In the entries below, how many lines hold the string "SQUARE"? Answer with the number only.

#### SUPPLIED RECORDS
((

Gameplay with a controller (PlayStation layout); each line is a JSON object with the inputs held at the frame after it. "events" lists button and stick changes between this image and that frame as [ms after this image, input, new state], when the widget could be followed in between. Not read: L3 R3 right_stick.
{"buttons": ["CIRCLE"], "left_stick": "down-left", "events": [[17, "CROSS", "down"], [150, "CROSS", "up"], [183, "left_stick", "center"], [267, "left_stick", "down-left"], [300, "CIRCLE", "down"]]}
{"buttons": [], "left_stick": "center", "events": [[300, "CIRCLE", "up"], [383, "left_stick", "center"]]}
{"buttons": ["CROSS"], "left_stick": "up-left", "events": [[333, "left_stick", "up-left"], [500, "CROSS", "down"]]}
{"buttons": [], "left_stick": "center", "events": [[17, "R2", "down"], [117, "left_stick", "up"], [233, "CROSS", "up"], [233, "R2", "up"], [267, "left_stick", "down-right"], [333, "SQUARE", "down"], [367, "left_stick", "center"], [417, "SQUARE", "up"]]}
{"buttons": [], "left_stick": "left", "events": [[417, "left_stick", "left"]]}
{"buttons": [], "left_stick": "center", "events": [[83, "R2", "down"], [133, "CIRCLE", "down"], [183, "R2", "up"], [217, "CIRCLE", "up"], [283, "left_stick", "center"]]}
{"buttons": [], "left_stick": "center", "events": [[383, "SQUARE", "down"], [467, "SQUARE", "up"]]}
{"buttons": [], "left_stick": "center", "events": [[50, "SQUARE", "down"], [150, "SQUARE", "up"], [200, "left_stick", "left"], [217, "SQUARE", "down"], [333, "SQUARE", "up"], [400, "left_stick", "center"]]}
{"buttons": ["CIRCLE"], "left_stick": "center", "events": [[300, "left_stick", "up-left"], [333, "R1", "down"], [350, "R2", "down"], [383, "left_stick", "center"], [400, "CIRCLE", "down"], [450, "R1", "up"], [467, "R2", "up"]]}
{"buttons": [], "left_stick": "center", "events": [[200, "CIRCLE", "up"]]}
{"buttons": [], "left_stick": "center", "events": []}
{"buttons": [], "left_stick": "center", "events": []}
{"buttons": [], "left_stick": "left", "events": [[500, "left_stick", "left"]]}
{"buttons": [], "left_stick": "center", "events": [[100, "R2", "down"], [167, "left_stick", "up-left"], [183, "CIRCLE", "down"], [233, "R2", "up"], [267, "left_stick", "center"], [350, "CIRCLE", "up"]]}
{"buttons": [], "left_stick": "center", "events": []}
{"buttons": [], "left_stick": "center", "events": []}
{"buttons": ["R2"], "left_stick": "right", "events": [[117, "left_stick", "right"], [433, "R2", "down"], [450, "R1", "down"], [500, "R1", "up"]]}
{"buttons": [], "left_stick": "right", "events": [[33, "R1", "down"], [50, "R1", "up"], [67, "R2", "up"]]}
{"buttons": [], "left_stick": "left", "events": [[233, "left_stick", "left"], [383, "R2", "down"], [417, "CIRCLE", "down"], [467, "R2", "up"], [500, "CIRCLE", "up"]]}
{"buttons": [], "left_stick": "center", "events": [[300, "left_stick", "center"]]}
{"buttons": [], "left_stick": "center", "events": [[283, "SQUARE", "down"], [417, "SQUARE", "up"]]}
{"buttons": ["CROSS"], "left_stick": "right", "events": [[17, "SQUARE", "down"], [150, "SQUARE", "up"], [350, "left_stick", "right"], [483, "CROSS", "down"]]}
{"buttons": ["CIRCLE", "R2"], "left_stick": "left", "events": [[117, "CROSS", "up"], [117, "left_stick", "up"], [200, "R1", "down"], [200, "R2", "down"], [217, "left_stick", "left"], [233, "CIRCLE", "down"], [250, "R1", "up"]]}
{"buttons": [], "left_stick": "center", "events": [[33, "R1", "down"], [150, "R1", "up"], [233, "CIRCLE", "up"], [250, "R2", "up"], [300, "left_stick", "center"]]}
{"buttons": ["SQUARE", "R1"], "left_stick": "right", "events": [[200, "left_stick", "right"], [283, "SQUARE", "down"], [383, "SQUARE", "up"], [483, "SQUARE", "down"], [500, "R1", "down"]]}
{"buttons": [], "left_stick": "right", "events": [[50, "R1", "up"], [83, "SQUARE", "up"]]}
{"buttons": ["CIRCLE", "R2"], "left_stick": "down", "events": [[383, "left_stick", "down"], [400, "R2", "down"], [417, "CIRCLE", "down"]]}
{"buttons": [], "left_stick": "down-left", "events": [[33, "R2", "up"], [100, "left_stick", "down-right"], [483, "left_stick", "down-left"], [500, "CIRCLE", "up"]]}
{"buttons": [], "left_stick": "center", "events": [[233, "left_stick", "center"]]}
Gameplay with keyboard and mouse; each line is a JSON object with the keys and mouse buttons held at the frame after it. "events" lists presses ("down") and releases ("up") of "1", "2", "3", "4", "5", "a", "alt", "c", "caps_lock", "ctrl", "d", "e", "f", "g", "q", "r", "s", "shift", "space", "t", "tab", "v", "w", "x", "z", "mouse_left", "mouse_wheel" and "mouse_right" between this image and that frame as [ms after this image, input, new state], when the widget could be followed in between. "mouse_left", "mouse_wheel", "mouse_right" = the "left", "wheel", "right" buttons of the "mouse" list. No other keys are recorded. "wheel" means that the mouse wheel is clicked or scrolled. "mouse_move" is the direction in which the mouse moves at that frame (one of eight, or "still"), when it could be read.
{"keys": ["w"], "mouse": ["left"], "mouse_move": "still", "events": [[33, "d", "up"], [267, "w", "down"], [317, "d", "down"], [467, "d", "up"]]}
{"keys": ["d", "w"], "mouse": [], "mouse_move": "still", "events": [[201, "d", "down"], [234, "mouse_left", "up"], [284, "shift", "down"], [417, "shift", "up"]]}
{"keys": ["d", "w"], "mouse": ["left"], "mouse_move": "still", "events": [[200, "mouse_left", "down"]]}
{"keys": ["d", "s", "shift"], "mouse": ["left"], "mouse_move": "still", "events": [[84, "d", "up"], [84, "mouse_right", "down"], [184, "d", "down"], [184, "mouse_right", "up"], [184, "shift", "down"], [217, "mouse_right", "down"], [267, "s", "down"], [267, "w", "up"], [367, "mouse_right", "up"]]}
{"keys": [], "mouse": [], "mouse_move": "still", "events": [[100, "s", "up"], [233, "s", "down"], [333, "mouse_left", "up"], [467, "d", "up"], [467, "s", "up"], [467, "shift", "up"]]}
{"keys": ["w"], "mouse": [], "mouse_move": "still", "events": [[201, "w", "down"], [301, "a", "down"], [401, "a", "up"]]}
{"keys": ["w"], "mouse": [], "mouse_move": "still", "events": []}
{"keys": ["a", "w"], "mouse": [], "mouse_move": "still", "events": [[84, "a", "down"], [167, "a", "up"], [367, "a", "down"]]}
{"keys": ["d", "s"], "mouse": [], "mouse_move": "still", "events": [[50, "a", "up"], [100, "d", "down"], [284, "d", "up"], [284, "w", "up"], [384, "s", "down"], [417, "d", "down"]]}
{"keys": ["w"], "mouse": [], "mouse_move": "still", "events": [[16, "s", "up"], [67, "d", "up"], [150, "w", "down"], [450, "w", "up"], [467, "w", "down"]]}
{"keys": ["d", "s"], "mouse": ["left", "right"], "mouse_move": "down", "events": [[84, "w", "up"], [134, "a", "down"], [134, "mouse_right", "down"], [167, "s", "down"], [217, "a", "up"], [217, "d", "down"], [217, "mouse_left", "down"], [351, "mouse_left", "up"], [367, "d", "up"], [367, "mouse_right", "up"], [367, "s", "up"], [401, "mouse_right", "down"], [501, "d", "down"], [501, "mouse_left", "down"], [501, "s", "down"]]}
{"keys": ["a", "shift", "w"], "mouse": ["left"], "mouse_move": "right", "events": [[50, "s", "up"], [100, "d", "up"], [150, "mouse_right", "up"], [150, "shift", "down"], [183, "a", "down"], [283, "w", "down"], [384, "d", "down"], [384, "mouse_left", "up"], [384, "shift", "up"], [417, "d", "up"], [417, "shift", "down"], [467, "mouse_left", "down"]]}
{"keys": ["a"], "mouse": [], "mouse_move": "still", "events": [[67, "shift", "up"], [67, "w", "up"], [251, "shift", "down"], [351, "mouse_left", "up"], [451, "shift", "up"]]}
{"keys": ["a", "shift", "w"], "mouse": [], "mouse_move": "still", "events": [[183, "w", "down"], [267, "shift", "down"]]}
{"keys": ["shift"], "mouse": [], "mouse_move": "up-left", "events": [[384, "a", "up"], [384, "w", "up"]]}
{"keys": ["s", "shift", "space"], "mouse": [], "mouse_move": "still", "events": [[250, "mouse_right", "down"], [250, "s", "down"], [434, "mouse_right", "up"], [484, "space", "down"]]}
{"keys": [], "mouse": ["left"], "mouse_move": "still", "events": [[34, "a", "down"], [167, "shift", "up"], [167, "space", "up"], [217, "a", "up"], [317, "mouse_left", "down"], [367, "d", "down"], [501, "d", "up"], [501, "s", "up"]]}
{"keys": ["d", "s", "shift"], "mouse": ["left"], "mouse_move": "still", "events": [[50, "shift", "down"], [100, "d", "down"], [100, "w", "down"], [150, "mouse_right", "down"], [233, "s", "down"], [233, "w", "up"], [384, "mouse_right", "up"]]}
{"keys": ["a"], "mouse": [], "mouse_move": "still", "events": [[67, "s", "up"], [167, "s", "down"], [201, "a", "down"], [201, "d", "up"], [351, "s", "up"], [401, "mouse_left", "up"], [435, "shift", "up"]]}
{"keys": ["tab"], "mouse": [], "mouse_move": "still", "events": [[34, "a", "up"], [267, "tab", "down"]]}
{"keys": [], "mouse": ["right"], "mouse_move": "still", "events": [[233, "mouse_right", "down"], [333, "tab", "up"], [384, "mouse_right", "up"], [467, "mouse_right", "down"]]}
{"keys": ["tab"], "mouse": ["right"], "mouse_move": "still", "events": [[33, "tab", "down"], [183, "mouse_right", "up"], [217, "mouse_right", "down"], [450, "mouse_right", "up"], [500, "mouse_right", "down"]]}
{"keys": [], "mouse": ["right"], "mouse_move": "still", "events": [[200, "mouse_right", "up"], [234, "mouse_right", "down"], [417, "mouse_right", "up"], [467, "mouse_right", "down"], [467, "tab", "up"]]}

))

#### SOLUTION BELOW
7